**ACTION ITEM**
Please return the data that follows precisely as written, but without the images.

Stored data
=== Section Start ===

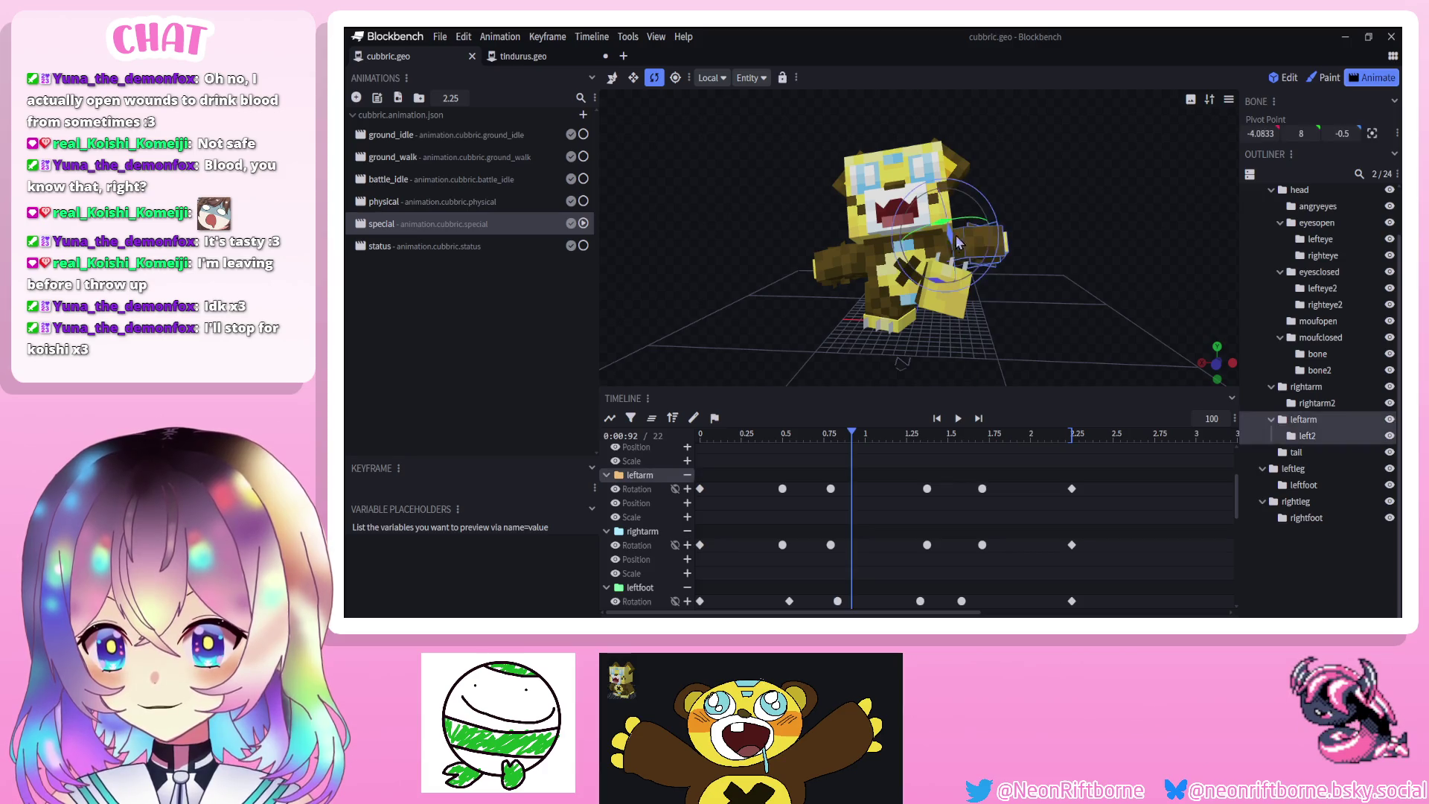
pyautogui.moveTo(944, 289); pyautogui.dragTo(918, 280)
pyautogui.click(839, 264)
# Copy the arm keyframes at 0.75 and 0.92 s, paste them at 1.04 s, and replay
pyautogui.moveTo(810, 478); pyautogui.dragTo(865, 569)
pyautogui.press('ctrl+c')
pyautogui.click(873, 433)
pyautogui.press('ctrl+v')
pyautogui.click(937, 419)
pyautogui.click(957, 419)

=== Section End ===

**ANSWER TO THIS TASK**
pyautogui.moveTo(944, 289); pyautogui.dragTo(918, 280)
pyautogui.click(839, 264)
# Copy the arm keyframes at 0.75 and 0.92 s, paste them at 1.04 s, and replay
pyautogui.moveTo(810, 478); pyautogui.dragTo(865, 569)
pyautogui.press('ctrl+c')
pyautogui.click(873, 433)
pyautogui.press('ctrl+v')
pyautogui.click(937, 419)
pyautogui.click(957, 419)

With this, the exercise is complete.